# EXERCISE DATA
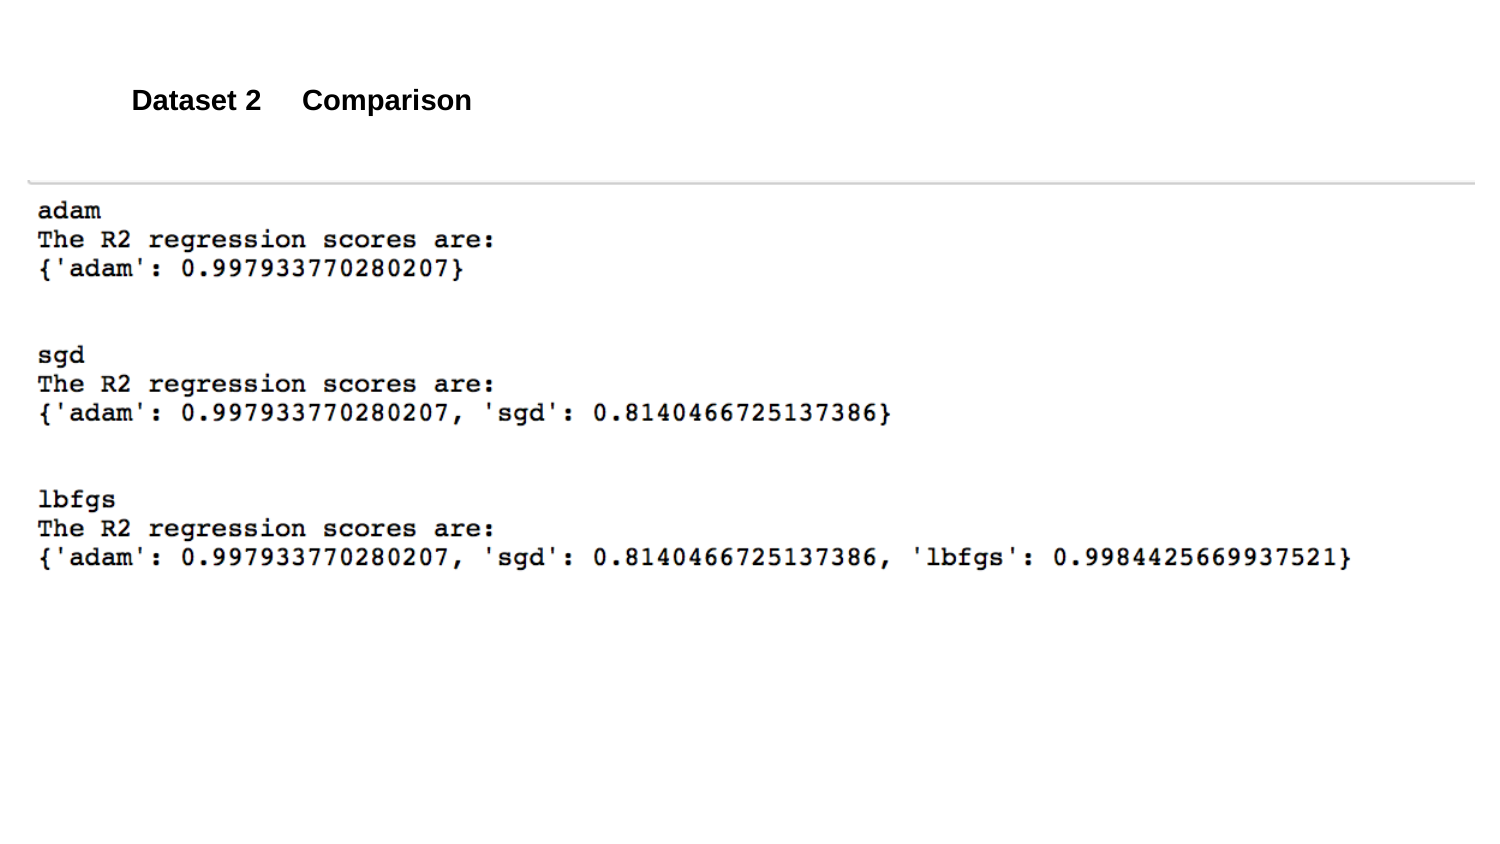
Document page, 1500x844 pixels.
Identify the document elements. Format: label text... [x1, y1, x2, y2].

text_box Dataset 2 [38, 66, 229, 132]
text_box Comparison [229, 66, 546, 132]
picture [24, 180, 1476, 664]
...
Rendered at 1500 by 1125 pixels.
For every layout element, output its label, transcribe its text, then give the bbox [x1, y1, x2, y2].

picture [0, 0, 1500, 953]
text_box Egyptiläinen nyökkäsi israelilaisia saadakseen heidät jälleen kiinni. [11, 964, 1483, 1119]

# WHAT NEEDS TO BE DONE
Lines with the string "pixels": say how many appear in the entries above, giving the number alone.

# TASK RESULT
2